'Like a bad dream': Sister of Trevor Hamlyn says family feels stuck

'Like a bad dream': Sister of Trevor Hamlyn says family feels stuck

It has been a month since Trevor Hamlyn was last seen in his Paradise home and his family is left reeling by his disappearance.

The 33-year-old, nicknamed Pepsi, left behind his phone and wallet and vanished with little trace other than his old cell phone found in a wooded area by a group of friends and family on June 25.

The phone turned out to give no further evidence into his disappearance, and his sister Ashley Hamlyn told the CBC the family feels stumped.

"Basically you're given bad news, and it's like a bad dream that you cannot wake up from," Hamlyn said.

"Unfortunately we've come up with no new leads so we don't know where to focus and I feel like we're just stuck. We're in the same place where we were on day one, and I don't know how to get unstuck at this point."

Hamlyn has personally put up over 200 missing posters.

"I've covered Trevor's whole neighborhood, with another friend, that took days to do," she said. 

As for the next step, Hamlyn is hoping to get some help as the search continues for her brother.

"I'm also going to start speaking with some of Cortney Lake's family. try to get some input from them," Hamlyn said.

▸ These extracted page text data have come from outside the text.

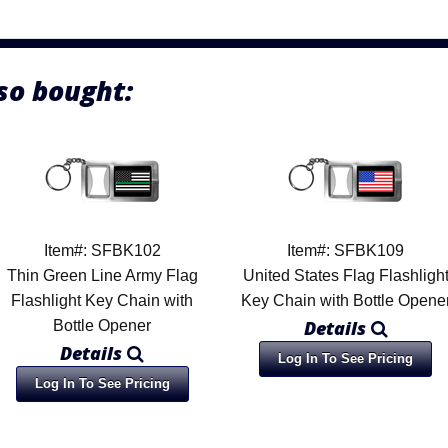
so bought:
Item#: SFBK102
Item#: SFBK109
Thin Green Line Army Flag
United States Flag Flashligh
Flashlight Key Chain with
Key Chain with Bottle Opene
Details
Bottle Opener
Details
Log In To See Pricing
Log In To See Pricing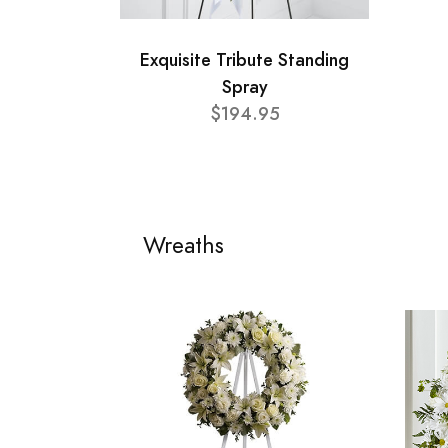
Exquisite Tribute Standing
Spray
$194.95
Wreaths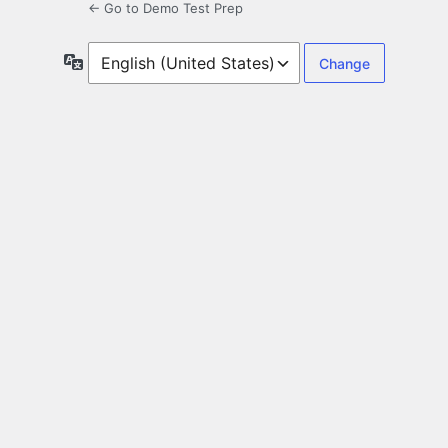
← Go to Demo Test Prep
Language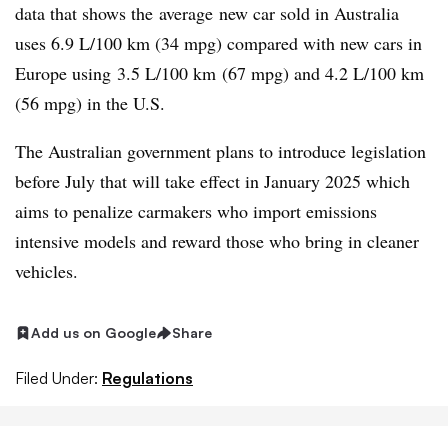
data that shows the average new car sold in Australia
uses 6.9 L/100 km (34 mpg) compared with new cars in
Europe using 3.5 L/100 km (67 mpg) and 4.2 L/100 km
(56 mpg) in the U.S.
The Australian government plans to introduce legislation
before July that will take effect in January 2025 which
aims to penalize carmakers who import emissions
intensive models and reward those who bring in cleaner
vehicles.
Add us on Google
Share
Filed Under:
Regulations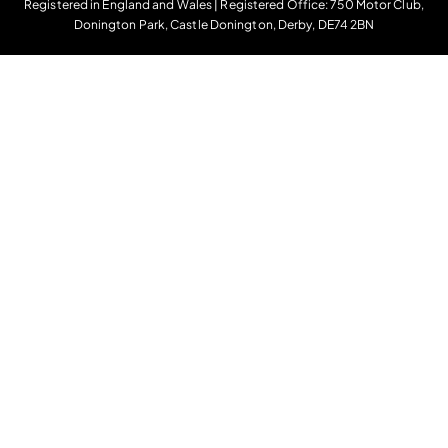
Registered in England and Wales | Registered Office: 750 Motor Club,
Donington Park, Castle Donington, Derby, DE74 2BN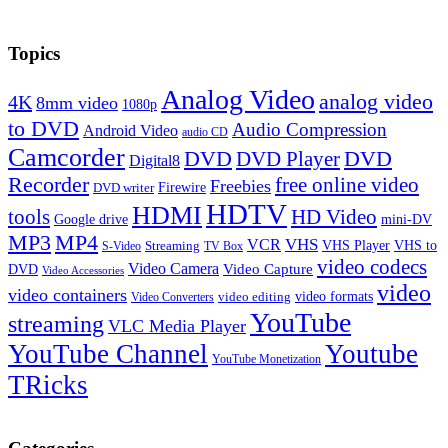
Topics
Analog Video
analog video
4K
8mm video
1080p
to DVD
Audio Compression
Android Video
audio CD
Camcorder
DVD
DVD Player
DVD
Digital8
Recorder
free online video
Freebies
Firewire
DVD writer
HDTV
HDMI
tools
HD Video
Google drive
mini-DV
MP3
MP4
VHS
VCR
VHS Player
VHS to
Streaming
S-Video
TV Box
video codecs
Video Camera
Video Capture
DVD
Video Accessories
video
video containers
video formats
video editing
Video Converters
YouTube
streaming
VLC Media Player
YouTube Channel
Youtube
YouTube Monetization
TRicks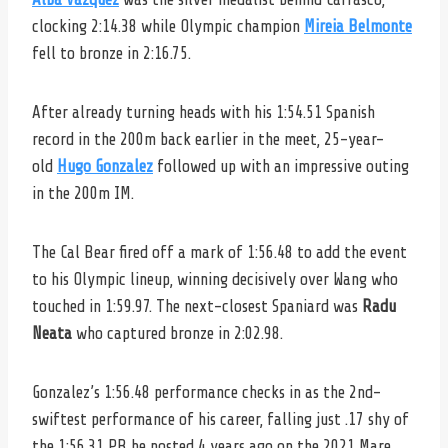
clocking 2:14.38 while Olympic champion
Mireia Belmonte
fell to bronze in 2:16.75.
After already turning heads with his 1:54.51 Spanish
record in the 200m back earlier in the meet, 25-year-
old
Hugo Gonzalez
followed up with an impressive outing
in the 200m IM.
The Cal Bear fired off a mark of 1:56.48 to add the event
to his Olympic lineup, winning decisively over Wang who
touched in 1:59.97. The next-closest Spaniard was
Radu
Neata
who captured bronze in 2:02.98.
Gonzalez’s 1:56.48 performance checks in as the 2nd-
swiftest performance of his career, falling just .17 shy of
the 1:56.31 PB he posted 4 years ago on the 2021 Mare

"They have been through this, unfortunately, and they're more experts than I am in this. We're also still talking to people and still hoping to get some tips and leads."  

The Cortney Lake disappearance has been ongoing for more than a year now. Like Trevor Hamlyn's case, the family has been frustrated by a lack of evidence and an abundance of dead ends.

Both families are continuing to search for their missing family members.